Technical Architecture
My Data Activation provides the full infrastructure to support decentralized credentials lifecycle—from issuance to verification. It supports a wide variety of standards, ensuring interoperability across platforms. The solutions has four key components: issuer, verifier, registry, and wallet.
- The issuer plays a crucial role in decentralized identity systems by providing holders with verifiable credentials (VCs). Its main purpose is to provide a trusted proof of information, such as confirming a student's status. By generating VCs and sending them to the holder's digital wallet, the issuer allows holders to manage and use their identity data securely. Additionally, to maintain trust and accuracy, the issuer can amend or revoke credentials by updating the credential's metadata using the registry, ensuring that only valid and current information is used for verification. My Data Activation supports credentials with selective disclosure, which means that a holder can disclose only part of the credential information while keeping the rest private.
- The wallet serves as the holder's personal digital vault for managing their identity data. Its primary purpose is to provide holders with a tool to securely store and control the verifiable credentials received from issuers. When needed, the wallet enables users to share these credentials as verifiable presentations with third parties, allowing them to prove claims about themselves while protecting their privacy.
- The verifier's purpose is to confirm the validity and authenticity of credentials presented by a holder. By checking the cryptographic signatures on credentials and presentations, the verifier ensures that the information is accurate, trustworthy, and hasn't been tampered with.
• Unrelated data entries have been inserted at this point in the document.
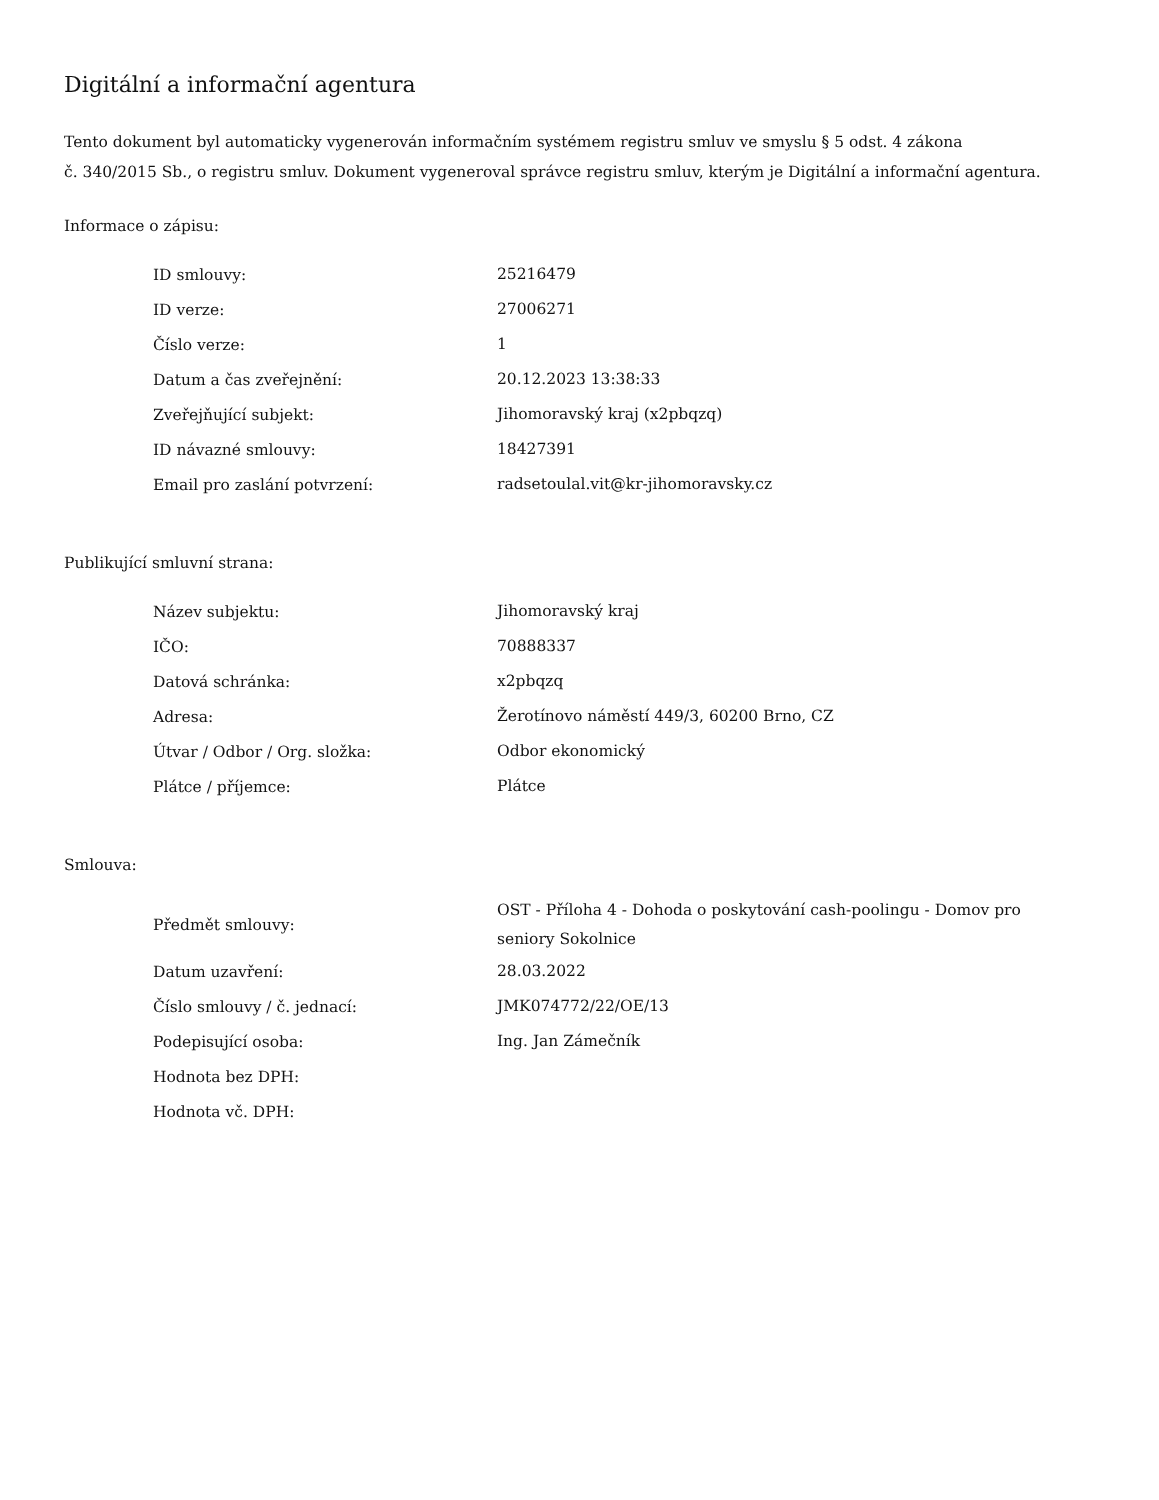Digitální a informační agentura
Tento dokument byl automaticky vygenerován informačním systémem registru smluv ve smyslu § 5 odst. 4 zákona
č. 340/2015 Sb., o registru smluv. Dokument vygeneroval správce registru smluv, kterým je Digitální a informační agentura.
Informace o zápisu:
| ID smlouvy: | 25216479 |
| ID verze: | 27006271 |
| Číslo verze: | 1 |
| Datum a čas zveřejnění: | 20.12.2023 13:38:33 |
| Zveřejňující subjekt: | Jihomoravský kraj (x2pbqzq) |
| ID návazné smlouvy: | 18427391 |
| Email pro zaslání potvrzení: | radsetoulal.vit@kr-jihomoravsky.cz |
Publikující smluvní strana:
| Název subjektu: | Jihomoravský kraj |
| IČO: | 70888337 |
| Datová schránka: | x2pbqzq |
| Adresa: | Žerotínovo náměstí 449/3, 60200 Brno, CZ |
| Útvar / Odbor / Org. složka: | Odbor ekonomický |
| Plátce / příjemce: | Plátce |
Smlouva:
| Předmět smlouvy: | OST - Příloha 4 - Dohoda o poskytování cash-poolingu - Domov pro seniory Sokolnice |
| Datum uzavření: | 28.03.2022 |
| Číslo smlouvy / č. jednací: | JMK074772/22/OE/13 |
| Podepisující osoba: | Ing. Jan Zámečník |
| Hodnota bez DPH: | |
| Hodnota vč. DPH: | |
- The registry is the mediator that makes a truly decentralized verification system possible. Its purpose is to provide trust by storing public keys and essential metadata from issuers and wallets. These keys are used by verifiers to authenticate presentations and credentials. The registry helps maintain the trustworthiness and validity of identity exchanges within the system.
An Example: Student IDs
Consider a scenario where a student, Alice, needs to prove her enrollment status to access a bookshop discount. Here's how the process would work using My Data Activation.
The school acts as the issuer, creating and cryptographically signing a verifiable credential that asserts the student's enrollment status, among other pieces of personal information. This credential is sent to Alice, who stores it in a digital wallet on her smartphone. When Alice wants to claim a discount at a bookshop, which acts as a verifier, she can use selective disclosure to share only the part of the credential that confirms her student status, without revealing unrelated personal details. Without DIDs, Alice would need to disclose her full student card, revealing all the data contained in it.
Alice approves the disclosure of her student status on her wallet. This generates a verifiable presentation of her credential, which is cryptographically signed by her wallet. This presentation is sent to the bookshop's verifier, which checks the authenticity of the issuer and wallet's signatures, as well as the credential validity by looking up the relevant public keys and credential meta-data in the registry. The results of these checks are communicated to the bookshop so they can decide whether to provide the requested discount.
Decentralized Identities
In My Data Activation, decentralized identities (DIDs) serve as unique identifiers assigned to users, giving them full control over their digital identities and linked credentials. The verifiable credentials generated by the issuer contain information about the holder and are associated to a specific person through their DID. Verifiers can independently confirm a credential's validity—without issuer involvement—by using a decentralized registry, which stores the cryptographic data needed for verification.